#### Task goal
Find the lines of the listing that contain the string "Rugby", and return them.
------------------------------------------------
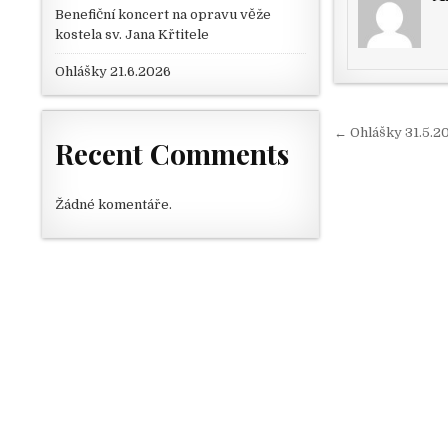
Benefiční koncert na opravu věže
kostela sv. Jana Křtitele
Ohlášky 21.6.2026
Navigace
← Ohlášky 31.5.2
Recent Comments
Žádné komentáře.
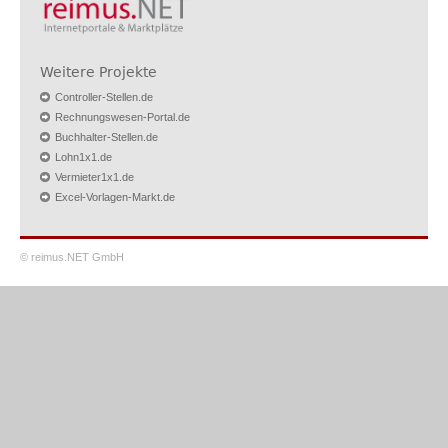
Weitere Projekte
Controller-Stellen.de
Rechnungswesen-Portal.de
Buchhalter-Stellen.de
Lohn1x1.de
Vermieter1x1.de
Excel-Vorlagen-Markt.de
© reimus.NET GmbH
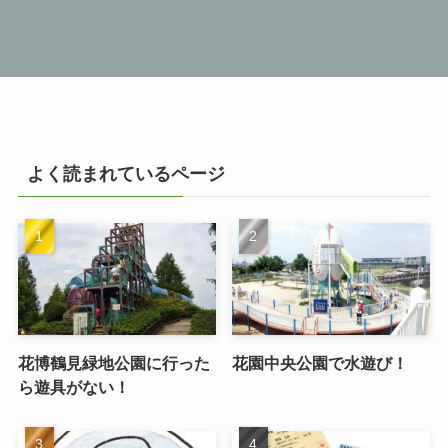
よく読まれているページ
花博鶴見緑地公園に行った
花園中央公園で水遊び！
ら遊具がない！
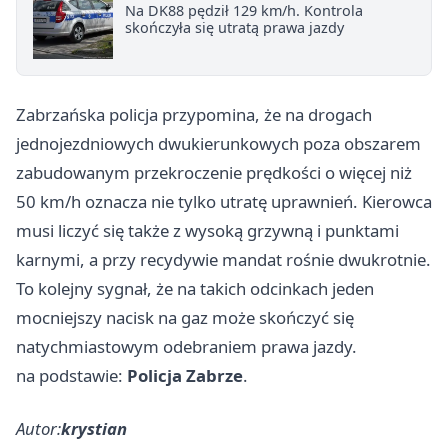
Na DK88 pędził 129 km/h. Kontrola
skończyła się utratą prawa jazdy
Zabrzańska policja przypomina, że na drogach
jednojezdniowych dwukierunkowych poza obszarem
zabudowanym przekroczenie prędkości o więcej niż
50 km/h oznacza nie tylko utratę uprawnień. Kierowca
musi liczyć się także z wysoką grzywną i punktami
karnymi, a przy recydywie mandat rośnie dwukrotnie.
To kolejny sygnał, że na takich odcinkach jeden
mocniejszy nacisk na gaz może skończyć się
natychmiastowym odebraniem prawa jazdy.
na podstawie:
Policja Zabrze
.
Autor:
krystian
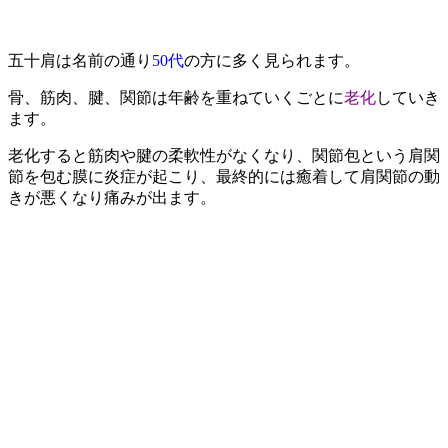
五十肩は名前の通り
50代
の方に多く見られます。
骨、筋肉、腱、関節は年齢を重ねていくごとに
老化
していき
ます。
老化すると筋肉や腱の柔軟性がなくなり、関節包という肩関
節を包む膜に炎症が起こり、最終的には癒着して肩関節の動
きが悪くなり痛みが出ます。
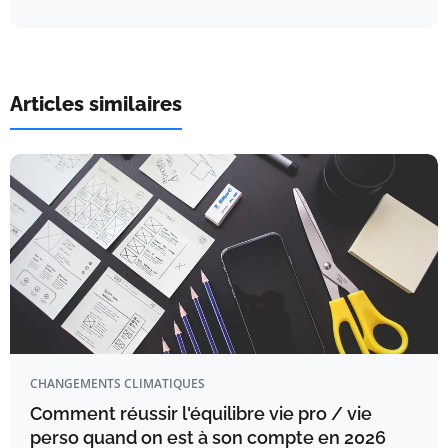
Articles similaires
CHANGEMENTS CLIMATIQUES
Comment réussir l'équilibre vie pro / vie
perso quand on est à son compte en 2026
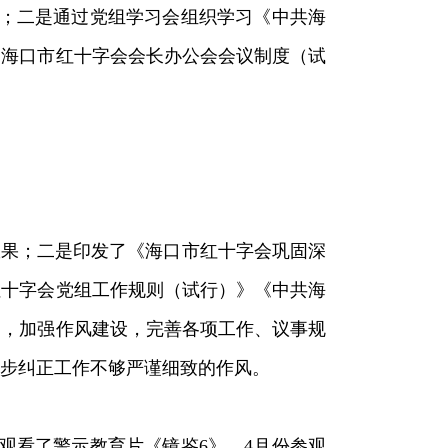
全；二是通过党组学习会组织学习《中共海
《海口市红十字会会长办公会会议制度（试
的效果；二是印发了《海口市红十字会巩固深
红十字会党组工作规则（试行）》《中共海
》，加强作风建设，完善各项工作、议事规
步纠正工作不够严谨细致的作风。
观看了警示教育片《镜鉴6》，4月份参观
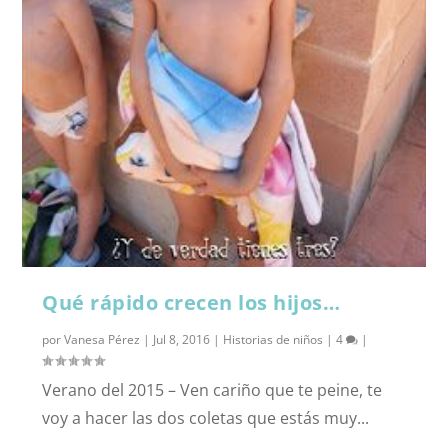
Qué rápido crecen los hijos…
por
Vanesa Pérez
|
Jul 8, 2016
|
Historias de niños
|
4
|
Verano del 2015 – Ven cariño que te peine, te
voy a hacer las dos coletas que estás muy...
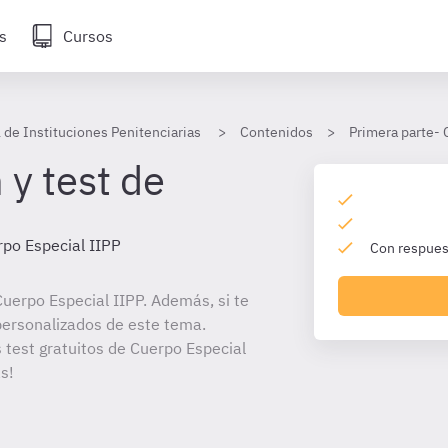
s
Cursos
 de Instituciones Penitenciarias
Contenidos
Primera parte- 
 y test de
po Especial IIPP
Con respuest
uerpo Especial IIPP. Además, si te
personalizados de este tema.
s test gratuitos de Cuerpo Especial
s!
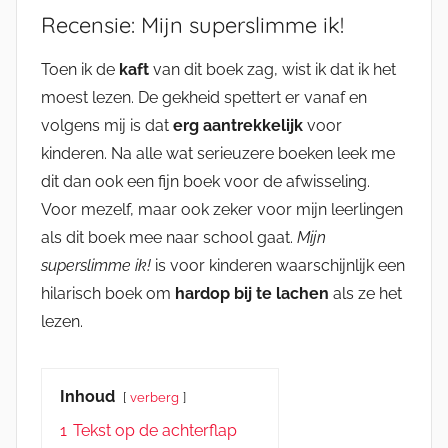
Recensie: Mijn superslimme ik!
Toen ik de
kaft
van dit boek zag, wist ik dat ik het
moest lezen. De gekheid spettert er vanaf en
volgens mij is dat
erg aantrekkelijk
voor
kinderen. Na alle wat serieuzere boeken leek me
dit dan ook een fijn boek voor de afwisseling.
Voor mezelf, maar ook zeker voor mijn leerlingen
als dit boek mee naar school gaat.
Mijn
superslimme ik!
is voor kinderen waarschijnlijk een
hilarisch boek om
hardop bij te lachen
als ze het
lezen.
Inhoud
verberg
1
Tekst op de achterflap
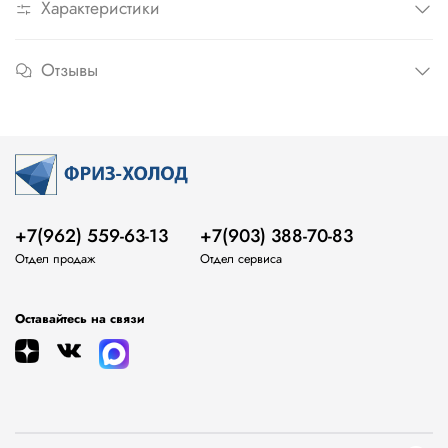
Характеристики
Отзывы
+7(962) 559-63-13
+7(903) 388-70-83
Отдел продаж
Отдел сервиса
Оставайтесь на связи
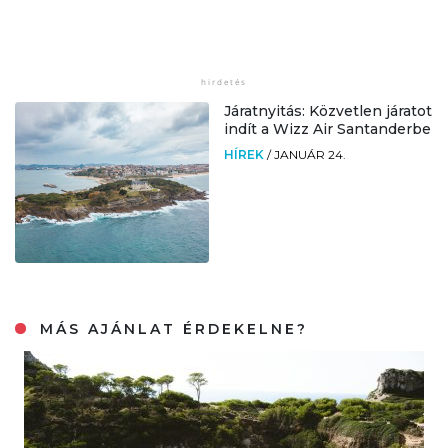
Járatnyitás: Közvetlen járatot
indít a Wizz Air Santanderbe
HÍREK
/
JANUÁR 24.
MÁS AJÁNLAT ÉRDEKELNE?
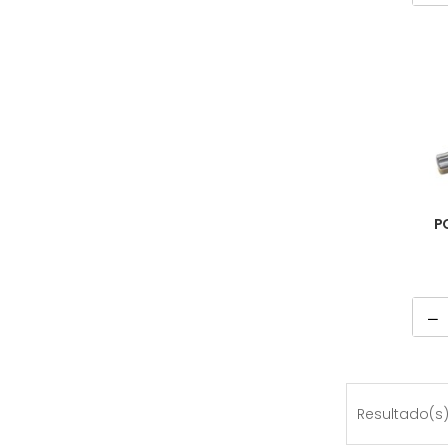
P
Resultado(s)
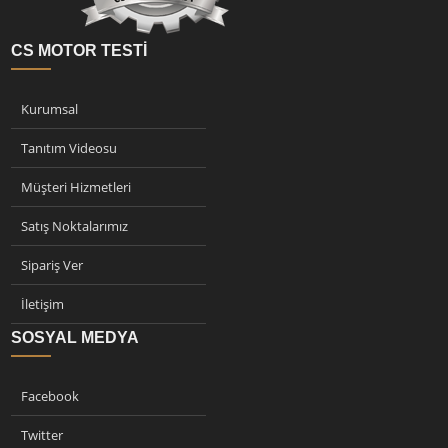
CS MOTOR TESTI
Kurumsal
Tanıtım Videosu
Müşteri Hizmetleri
Satış Noktalarımız
Sipariş Ver
İletişim
SOSYAL MEDYA
Facebook
Twitter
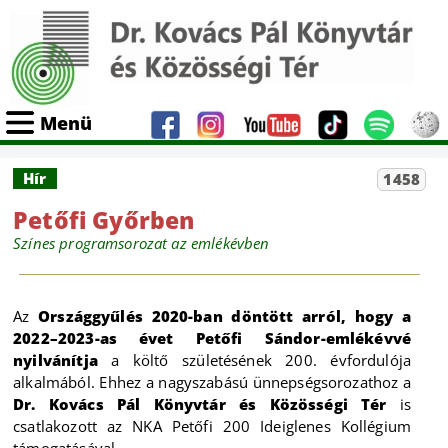
Menü
Hír
1458
Petőfi Győrben
Színes programsorozat az emlékévben
Az
Országgyűlés 2020-ban döntött arról, hogy a
2022–2023-as évet Petőfi Sándor-emlékévvé
nyilvánítja
a költő születésének 200. évfordulója
alkalmából. Ehhez a nagyszabású ünnepségsorozathoz a
Dr. Kovács Pál Könyvtár és Közösségi Tér
is
csatlakozott az NKA Petőfi 200 Ideiglenes Kollégium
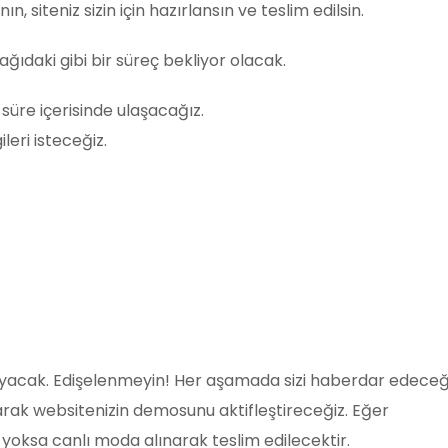
, siteniz sizin için hazırlansın ve teslim edilsin.
ğıdaki gibi bir süreç bekliyor olacak.
 süre içerisinde ulaşacağız.
leri isteceğiz.
ayacak. Edişelenmeyin! Her aşamada sizi haberdar edeceği
rak websitenizin demosunu aktifleştireceğiz. Eğer
 yoksa canlı moda alınarak teslim edilecektir.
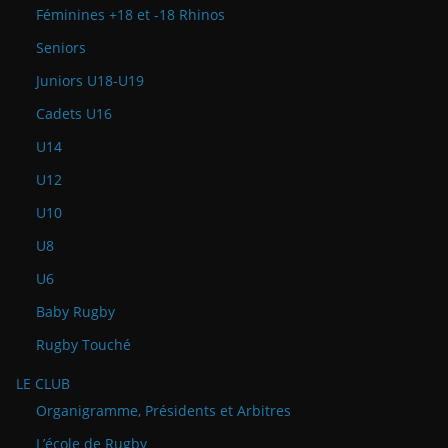
Féminines +18 et -18 Rhinos
Seniors
Juniors U18-U19
Cadets U16
U14
U12
U10
U8
U6
Baby Rugby
Rugby Touché
LE CLUB
Organigramme, Présidents et Arbitres
L’école de Rugby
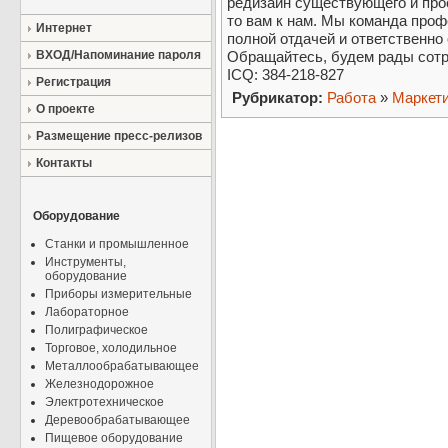
редизайн существующего и про
то вам к нам. Мы команда проф
Интернет
полной отдачей и ответственно
ВХОД/Напоминание пароля
Обращайтесь, будем рады сотр
ICQ: 384-218-827
Регистрация
Рубрикатор:
Работа
»
Маркети
О проекте
Размещение пресс-релизов
Контакты
Оборудование
Станки и промышленное
Инструменты,
оборудование
Приборы измерительные
Лабораторное
Полиграфическое
Торговое, холодильное
Металлообрабатывающее
Железнодорожное
Электротехническое
Деревообрабатывающее
Пищевое оборудование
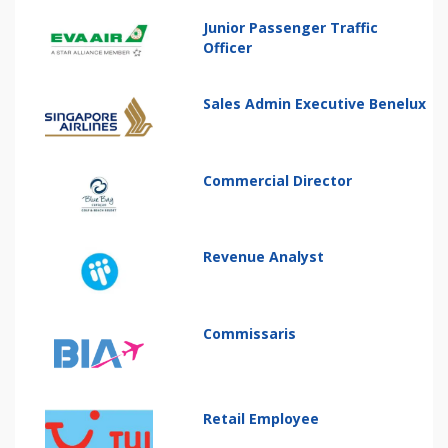
Junior Passenger Traffic
Officer
Sales Admin Executive Benelux
Commercial Director
Revenue Analyst
Commissaris
Retail Employee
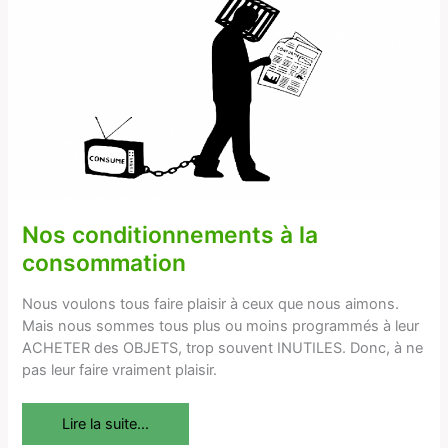
conditionnements
à
la
consommation
Nos conditionnements à la
consommation
Nous voulons tous faire plaisir à ceux que nous aimons.
Mais nous sommes tous plus ou moins programmés à leur
ACHETER des OBJETS, trop souvent INUTILES. Donc, à ne
pas leur faire vraiment plaisir.
Lire la suite...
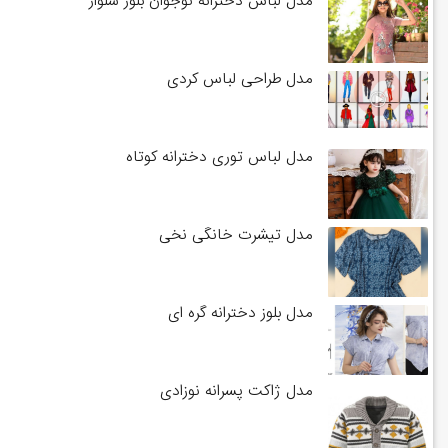
مدل لباس دخترانه نوجوان بلوز شلوار
مدل طراحی لباس کردی
مدل لباس توری دخترانه کوتاه
مدل تیشرت خانگی نخی
مدل بلوز دخترانه گره ای
مدل ژاکت پسرانه نوزادی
------------------------------------------------
#### Written reply
Baby Rugby
Rugby Touché
L’école de Rugby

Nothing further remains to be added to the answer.